Work instruction: Exactly as written, please set down all of the entries again, with no pictures.

[Stored data]
· · · ·
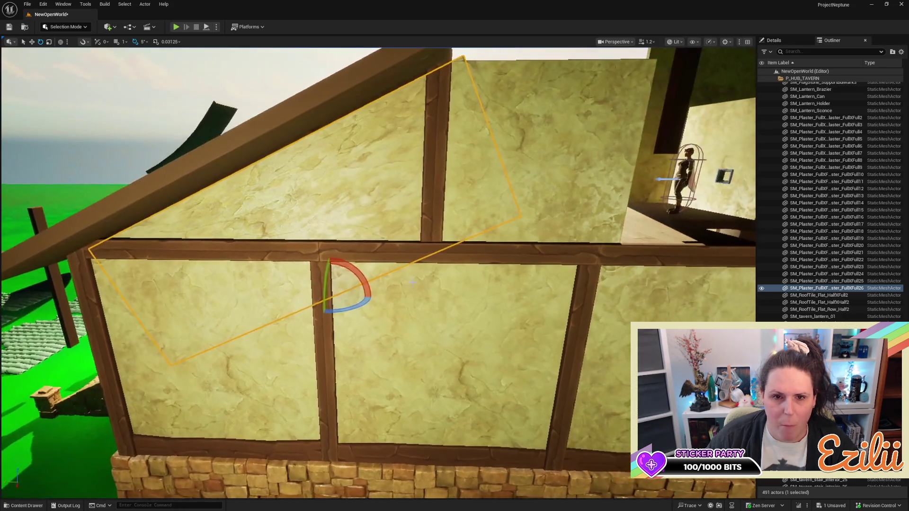
mouse_move(326, 272)
left_mouse_down()
mouse_move(327, 170)
mouse_move(242, 170)
mouse_move(242, 137)
mouse_move(256, 180)
mouse_move(227, 189)
mouse_move(227, 218)
mouse_move(218, 171)
mouse_move(239, 185)
left_mouse_up()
· · · ·
Exercise answer:
mouse_move(326, 272)
left_mouse_down()
mouse_move(327, 170)
mouse_move(242, 170)
mouse_move(242, 137)
mouse_move(256, 180)
mouse_move(227, 189)
mouse_move(227, 218)
mouse_move(218, 171)
mouse_move(239, 185)
left_mouse_up()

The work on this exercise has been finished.